更新日: 2019年10月8日

機械工学の諸問題へのディープラーニングの適用(2019/10/8)

ディープラーニングの機械工学分野への適用(2019/06/07)

2019/06/07に,設計情報駆動学研究会(http://www.di.mi.uec.ac.jp/ddi/meeting.html)にて鈴木が発表させて頂いたスライドです.

ディープラーニングによる構造の最適設計:

 畳み込みニューラルネットワークを用いたトポロジー最適化

畳み込みニューラルネットワーク(以下CNN.ディープラーニング技術の一種)の成熟に伴い,人間を上回るほど高精度の画像認識が実現されました.本研究では,CNNを用いて構造の最適設計を行う手法を提案します.目的は,構造の剛性を最大化する材料密度分布を得ることです.材料密度が高い箇所は高剛性,低い箇所は低剛性となります.まず,材料密度分布を画像と見たててCNNに入力し,剛性に関する特徴量を抽出します.その抽出結果に基づいて剛性を高める材料密度分布を取得します.

2

ディープラーニングによる構造の最適設計:

 3DプリントCFRPの曲線繊維配置の最適化

資料のダウンロード

近年,炭素繊維複合材料(CFRP)の航空機構造等への適用が拡大しています.連続繊維から成る高強度CFRP部材の多くは,直線状の炭素繊維のみを持ちます.

一方,本研究では,3DプリンタやAFP (Automated Fiber Placement)装置を用いて曲線状の炭素繊維をもつCFRPを想定し,曲線状繊維の最適な配置を求める最適化問題を扱います.つまり,各箇所における最適な繊維方向を探索します.

曲線状の繊維をうまく配置することで,円孔周辺の応力集中や,各部材の接合部の応力集中を緩和することができます.

本研究ではまず,曲線状繊維配置(最適繊維配置)を遺伝的アルゴリズム(GA)により求める手法を考案しました.しかし,GAには最適解の探索に膨大な時間がかかるため,GAとディープラーニングを組み合わせた新たら最適化手法を提案し,最適化時間の短縮を図りました.

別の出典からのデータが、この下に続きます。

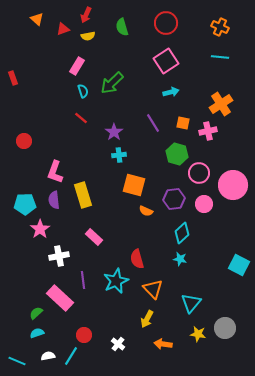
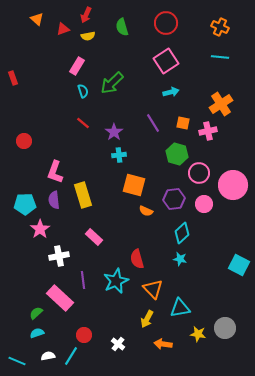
red line at (81, 118): moved 2 px right, 5 px down
cyan triangle at (191, 303): moved 11 px left, 5 px down; rotated 40 degrees clockwise
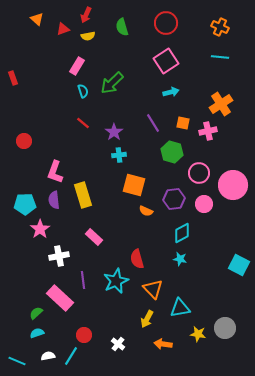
green hexagon at (177, 154): moved 5 px left, 2 px up
cyan diamond at (182, 233): rotated 15 degrees clockwise
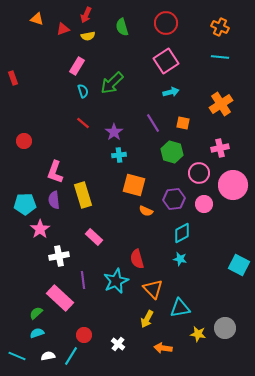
orange triangle at (37, 19): rotated 24 degrees counterclockwise
pink cross at (208, 131): moved 12 px right, 17 px down
orange arrow at (163, 344): moved 4 px down
cyan line at (17, 361): moved 5 px up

また,提案手法による最適繊維配置は,従来のGAのみを用いた最適繊維配置よりも高強度であることも示しました.

ディープラーニングによる数値解析

 畳み込みニューラルネットワークを用いたマルチスケール熱伝導解析

畳み込みニューラルネットワーク(CNN)の成熟に伴い,人間を上回るほど高精度の画像認識が実現されました.

本研究では,CNNを用いて物理現象を解析するシミュレーション手法を提案します.本手法は,不均一な物性分布(熱伝導率分布)をもつ物体の温度分布を効率的に算出するものです.まず,熱伝導率分布を画像と見たててCNNに入力し,物体の伝熱特性(熱伝導の高い経路など)を認識します.その認識結果と境界条件に基づいて温度を算出します.また,知識の蒸留を利用して,小規模なCNNであっても高精度の温度分布を算出可能とする工夫も施しました.